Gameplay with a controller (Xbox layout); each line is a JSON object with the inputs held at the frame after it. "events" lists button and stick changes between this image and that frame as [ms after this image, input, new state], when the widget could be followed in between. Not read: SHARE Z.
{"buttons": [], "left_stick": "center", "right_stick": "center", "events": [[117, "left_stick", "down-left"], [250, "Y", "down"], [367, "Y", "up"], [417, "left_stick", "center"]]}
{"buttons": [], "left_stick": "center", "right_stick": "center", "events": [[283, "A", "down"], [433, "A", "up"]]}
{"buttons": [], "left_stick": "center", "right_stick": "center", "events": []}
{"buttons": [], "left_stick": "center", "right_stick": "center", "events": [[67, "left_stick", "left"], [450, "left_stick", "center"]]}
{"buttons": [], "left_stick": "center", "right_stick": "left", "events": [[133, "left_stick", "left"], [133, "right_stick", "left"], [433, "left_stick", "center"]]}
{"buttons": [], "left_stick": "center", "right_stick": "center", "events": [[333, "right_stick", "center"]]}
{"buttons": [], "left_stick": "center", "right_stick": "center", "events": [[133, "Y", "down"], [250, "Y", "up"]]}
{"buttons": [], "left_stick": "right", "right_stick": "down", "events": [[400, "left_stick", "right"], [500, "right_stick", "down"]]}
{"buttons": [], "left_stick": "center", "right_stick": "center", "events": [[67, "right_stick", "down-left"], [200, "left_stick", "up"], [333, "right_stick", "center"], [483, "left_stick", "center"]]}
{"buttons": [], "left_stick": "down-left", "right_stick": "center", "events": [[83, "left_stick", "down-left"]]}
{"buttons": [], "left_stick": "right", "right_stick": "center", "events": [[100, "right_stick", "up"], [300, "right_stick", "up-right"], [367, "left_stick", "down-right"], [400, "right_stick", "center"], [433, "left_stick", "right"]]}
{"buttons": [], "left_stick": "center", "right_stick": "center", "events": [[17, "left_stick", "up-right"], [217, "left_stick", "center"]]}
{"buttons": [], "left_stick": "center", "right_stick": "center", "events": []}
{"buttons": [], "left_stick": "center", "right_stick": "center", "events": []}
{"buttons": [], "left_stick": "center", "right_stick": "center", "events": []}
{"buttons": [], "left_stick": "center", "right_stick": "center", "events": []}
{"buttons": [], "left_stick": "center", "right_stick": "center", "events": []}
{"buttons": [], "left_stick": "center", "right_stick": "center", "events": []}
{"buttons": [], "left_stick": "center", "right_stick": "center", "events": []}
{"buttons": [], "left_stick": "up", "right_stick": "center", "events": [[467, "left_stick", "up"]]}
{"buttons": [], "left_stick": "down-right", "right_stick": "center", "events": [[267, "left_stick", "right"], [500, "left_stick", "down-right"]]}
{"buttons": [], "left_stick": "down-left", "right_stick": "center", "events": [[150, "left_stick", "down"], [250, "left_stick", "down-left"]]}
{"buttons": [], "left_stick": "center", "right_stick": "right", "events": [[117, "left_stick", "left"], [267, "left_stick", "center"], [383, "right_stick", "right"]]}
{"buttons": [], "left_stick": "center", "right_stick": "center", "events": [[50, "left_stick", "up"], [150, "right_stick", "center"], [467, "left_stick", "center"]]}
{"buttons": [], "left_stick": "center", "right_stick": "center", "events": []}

---------------

▶ _Exercise_:
From the data above, show each line that contains "down".

▶ _Answer section_:
{"buttons": [], "left_stick": "center", "right_stick": "center", "events": [[117, "left_stick", "down-left"], [250, "Y", "down"], [367, "Y", "up"], [417, "left_stick", "center"]]}
{"buttons": [], "left_stick": "center", "right_stick": "center", "events": [[283, "A", "down"], [433, "A", "up"]]}
{"buttons": [], "left_stick": "center", "right_stick": "center", "events": [[133, "Y", "down"], [250, "Y", "up"]]}
{"buttons": [], "left_stick": "right", "right_stick": "down", "events": [[400, "left_stick", "right"], [500, "right_stick", "down"]]}
{"buttons": [], "left_stick": "center", "right_stick": "center", "events": [[67, "right_stick", "down-left"], [200, "left_stick", "up"], [333, "right_stick", "center"], [483, "left_stick", "center"]]}
{"buttons": [], "left_stick": "down-left", "right_stick": "center", "events": [[83, "left_stick", "down-left"]]}
{"buttons": [], "left_stick": "right", "right_stick": "center", "events": [[100, "right_stick", "up"], [300, "right_stick", "up-right"], [367, "left_stick", "down-right"], [400, "right_stick", "center"], [433, "left_stick", "right"]]}
{"buttons": [], "left_stick": "down-right", "right_stick": "center", "events": [[267, "left_stick", "right"], [500, "left_stick", "down-right"]]}
{"buttons": [], "left_stick": "down-left", "right_stick": "center", "events": [[150, "left_stick", "down"], [250, "left_stick", "down-left"]]}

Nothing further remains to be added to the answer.